(Work to complete) In the entries below, print exactly the lines from the first through the one with "- Backlinks (links", both included, and none of the pictures.

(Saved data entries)
/---
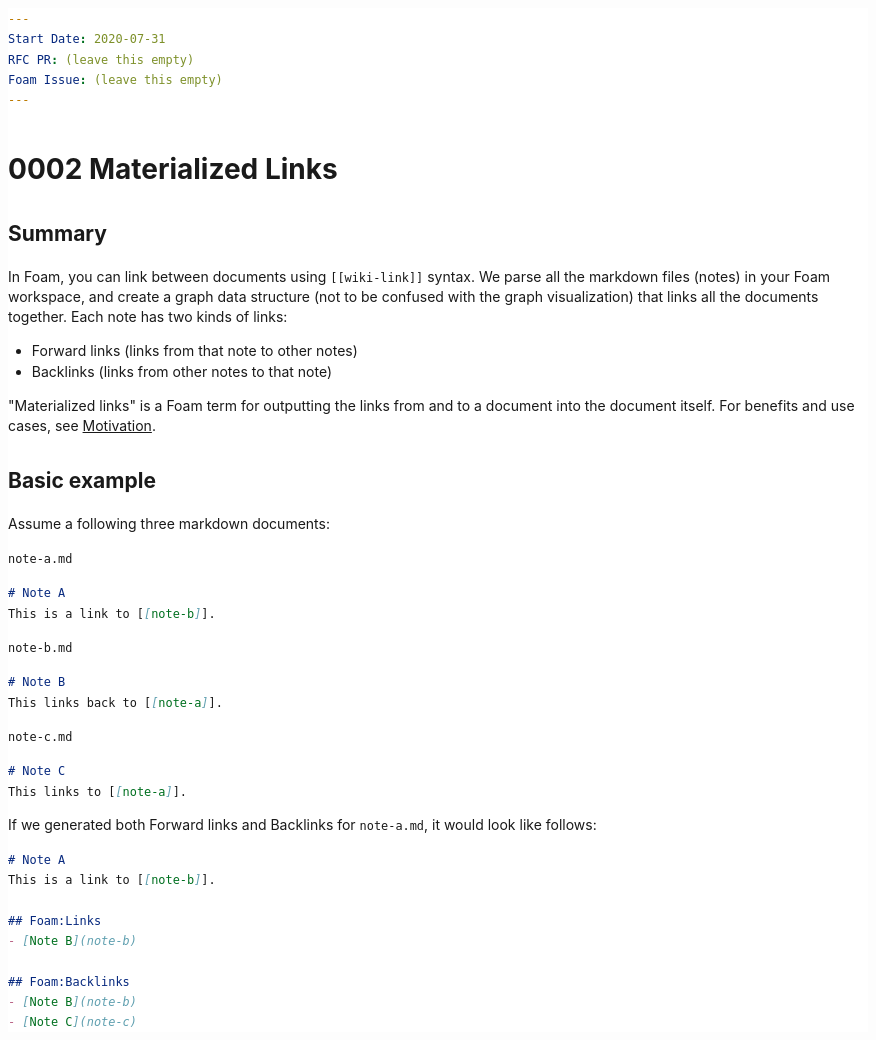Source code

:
 ```yaml
---
Start Date: 2020-07-31
RFC PR: (leave this empty)
Foam Issue: (leave this empty)
---
```


# 0002 Materialized Links

## Summary

In Foam, you can link between documents using `[[wiki-link]]` syntax. We parse all the markdown files (notes) in your Foam workspace, and create a graph data structure (not to be confused with the graph visualization) that links all the documents together. Each note has two kinds of links:

- Forward links (links from that note to other notes)
- Backlinks (links from other notes to that note)

"Materialized links" is a Foam term for outputting the links from and to a document into the document itself. For benefits and use cases, see [Motivation](#motivation).

## Basic example

Assume a following three markdown documents:

`note-a.md`
```md
# Note A
This is a link to [[note-b]].
```

`note-b.md`
```md
# Note B
This links back to [[note-a]].
```

`note-c.md`
```md
# Note C
This links to [[note-a]].
```

If we generated both Forward links and Backlinks for `note-a.md`, it would look like follows:

```md
# Note A
This is a link to [[note-b]].

## Foam:Links
- [Note B](note-b)

## Foam:Backlinks
- [Note B](note-b)
- [Note C](note-c)
```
\---
(Answer to this exercise)
Source code

:
 ```yaml
---
Start Date: 2020-07-31
RFC PR: (leave this empty)
Foam Issue: (leave this empty)
---
```


# 0002 Materialized Links

## Summary

In Foam, you can link between documents using `[[wiki-link]]` syntax. We parse all the markdown files (notes) in your Foam workspace, and create a graph data structure (not to be confused with the graph visualization) that links all the documents together. Each note has two kinds of links:

- Forward links (links from that note to other notes)
- Backlinks (links from other notes to that note)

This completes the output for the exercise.